Ikea Attack Suspects are Eritrean Asylum Seekers, Motive Unknown
The motive for the midday attack on Monday in the central town of Vasteras was still unknown, deputy prosecutor general Eva Moren told reporters.
"The two suspects are both from Eritrea. They have been living at an asylum center," she said, adding that the pair knew each other.
"We know nothing about the motive yet, the investigation will have to determine that," Moren said.
The suspects' identities were not disclosed.
The two shoppers killed were a 55-year-old woman and her 28-year-old son, both from the northern Swedish town of Skelleftea, Moren said.
One of the suspects, aged 23, has denied any involvement in the attacks.
The other suspect, born in 1979, remained in hospital in critical condition and underwent a second operation on Tuesday for stab wounds.
Police have not disclosed how he sustained his injuries.
"He was stable overnight but he is still in critical condition," Eva Lindahl, a spokeswoman for the regional healthcare authority, told AFP.
He has not yet been interrogated by police, Moren said.
The two suspects were arrested on Monday shortly after the attack. The 23-year-old was wrestled to the ground by police at a bus stop outside Ikea, while the other was found with stab wounds inside the store.
Police remained tight-lipped about the investigation on Tuesday.
There were however no indications it was terror-related and Swedish intelligence agency Sapo said it had not been called in on the case.

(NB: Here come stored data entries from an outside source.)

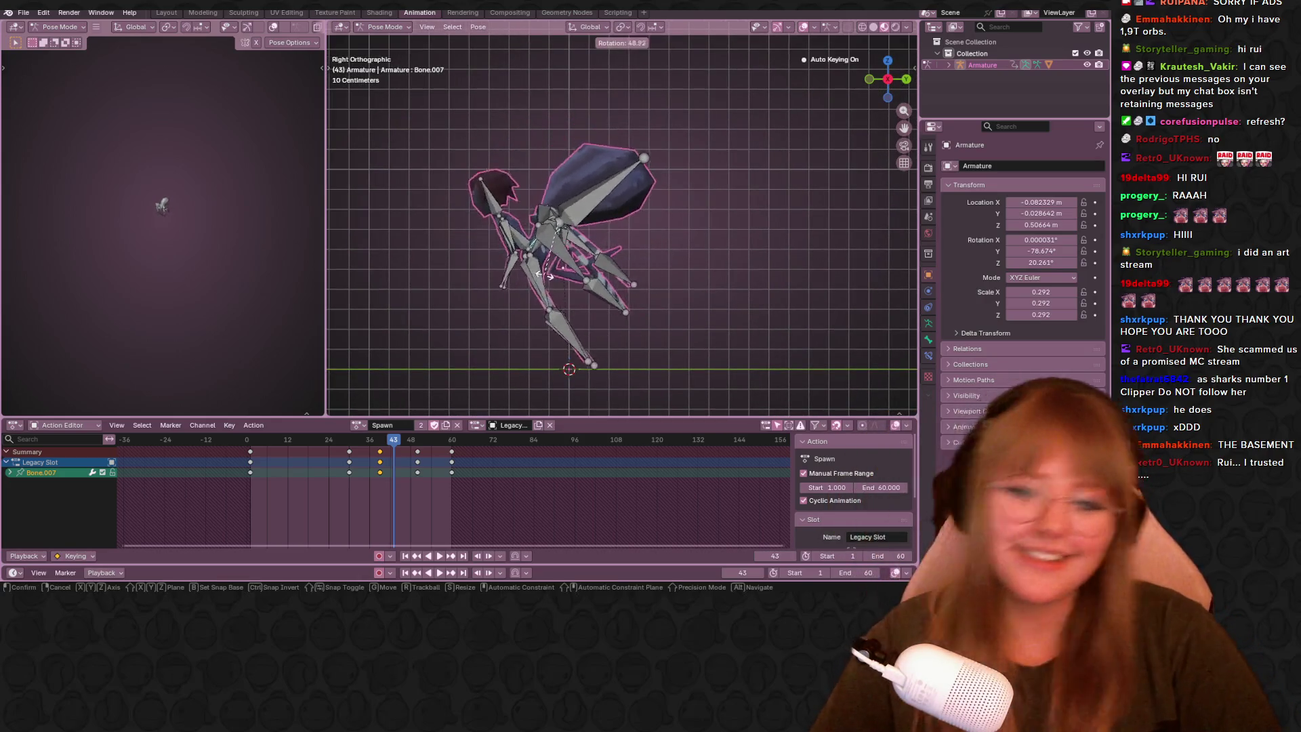
pyautogui.click(519, 276)
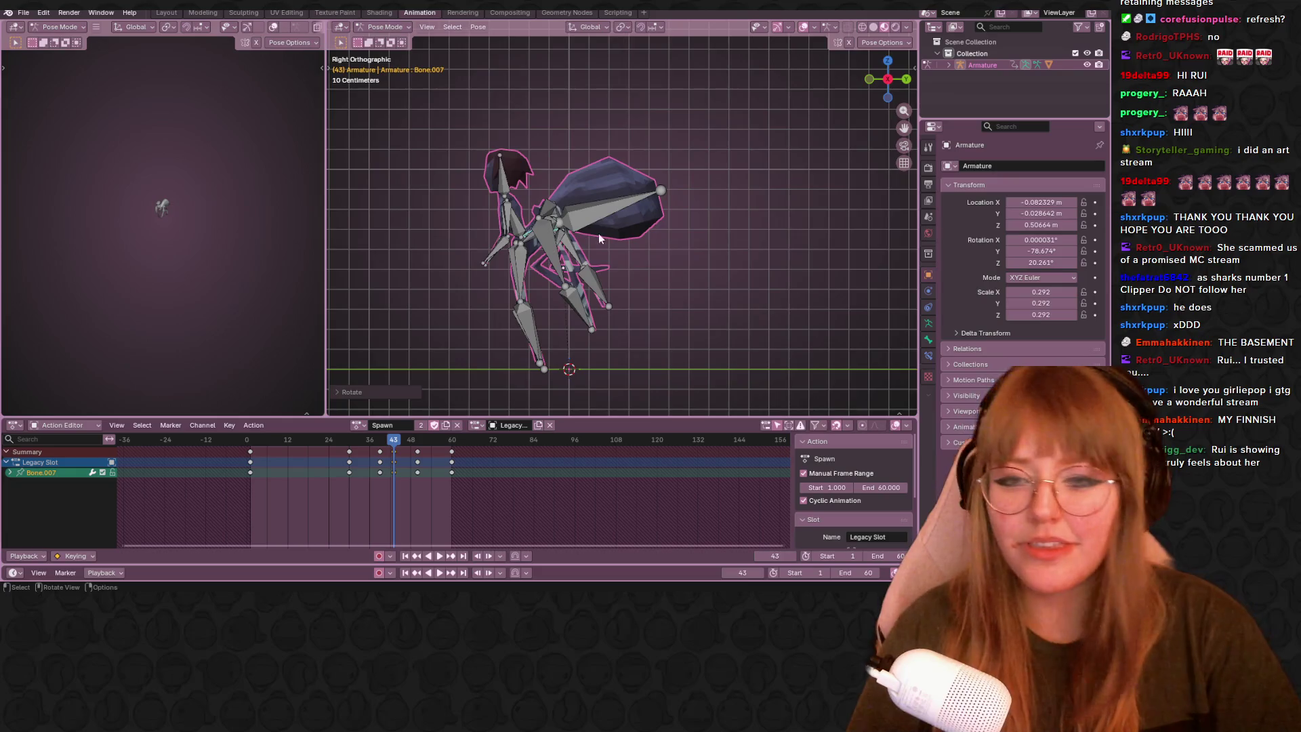
# Play the Spawn animation, scrub back through frames 43 to 31, and show Bone.007's transform properties.
pyautogui.keyDown('shift'); pyautogui.moveTo(599, 236); pyautogui.dragTo(632, 214, button='middle'); pyautogui.keyUp('shift')
pyautogui.press('space')
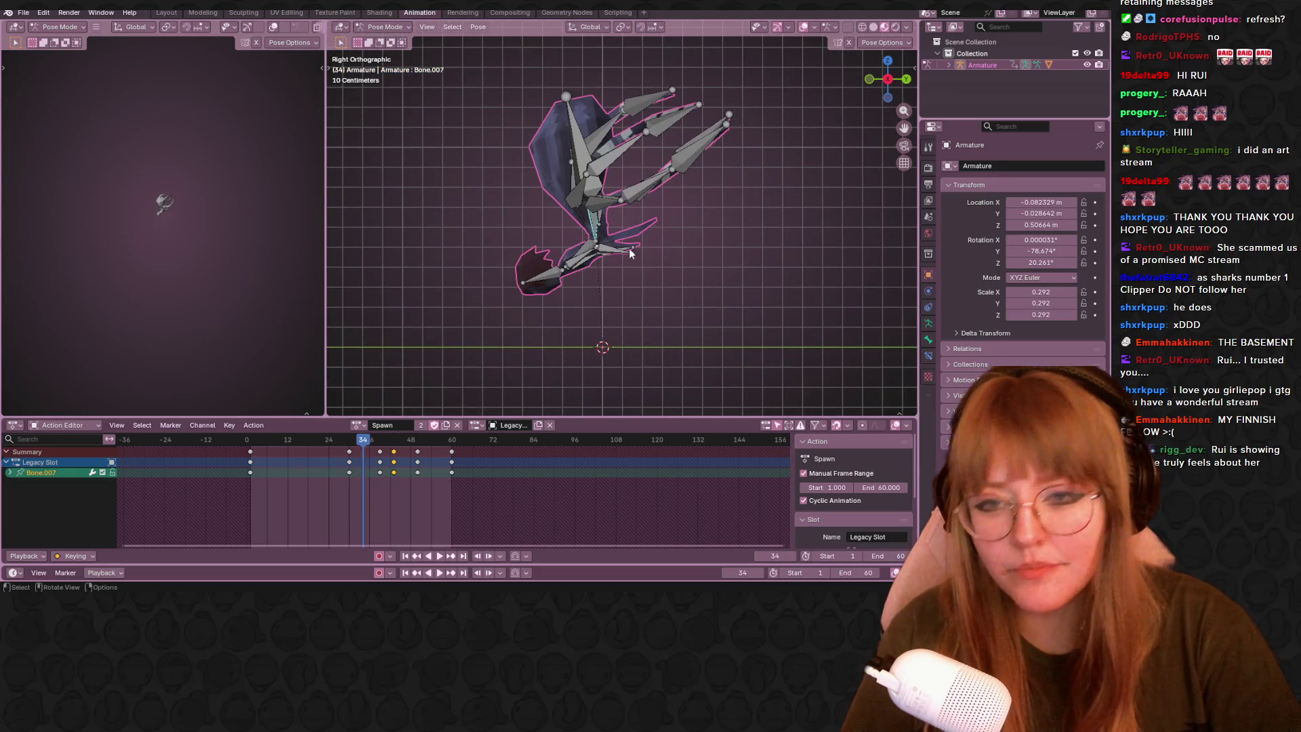
pyautogui.keyDown('shift'); pyautogui.moveTo(694, 251); pyautogui.dragTo(699, 211, button='middle'); pyautogui.keyUp('shift')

And Vasteras police chief Per Agren told reporters there were "no political overtones".
Moren said police had uncovered "no connection between the suspects and the victims".
Police investigators have recovered the suspected murder weapons from the scene, but Moren would not specify how many.
"Knives have been found at the scene," she said.
According to police sources quoted by regional daily VLT, "the suspects appear to have used knives from Ikea's shelves".
Moren said she would soon be reviewing video footage from the store's many surveillance cameras and reading the witness accounts of the incident to get a clearer picture of what happened.
"The store was busy, there was a large number of people in the store," Agren said.
The store, located in Vasteras about 100 kilometers (60 miles) from Stockholm, was evacuated after the attack and remained closed Tuesday until further notice.
Police meanwhile increased security at asylum centers across Sweden, presumably for fear of reprisals, including at the center where the two suspects resided in Arboga, some 50 kilometers from Vasteras.
With no known motive to explain the attacks, Swedish media speculated that the suspects, like many other asylum seekers and refugees, may have had psychological problems.
"In recent years, many refugees have come to Sweden from war-torn countries where they may have experienced serious violence and they may suffer from severe psychological trauma," Swedish news agency TT wrote.
In the first seven months of 2015, 4,257 Eritreans applied for asylum in Sweden, making it the second-biggest group of asylum seekers behind the 9,932 Syrians.
Monday's attack was in some ways reminiscent of the fatal 2003 stabbing of Swedish foreign minister Anna Lindh.
Mijailo Mijailovic, a then 24-year-old Serbian Swede with a history of psychiatric problems, stabbed Lindh, 46, repeatedly as she shopped at Stockholm's upscale NK department store without a bodyguard.
She died hours later of massive internal bleeding.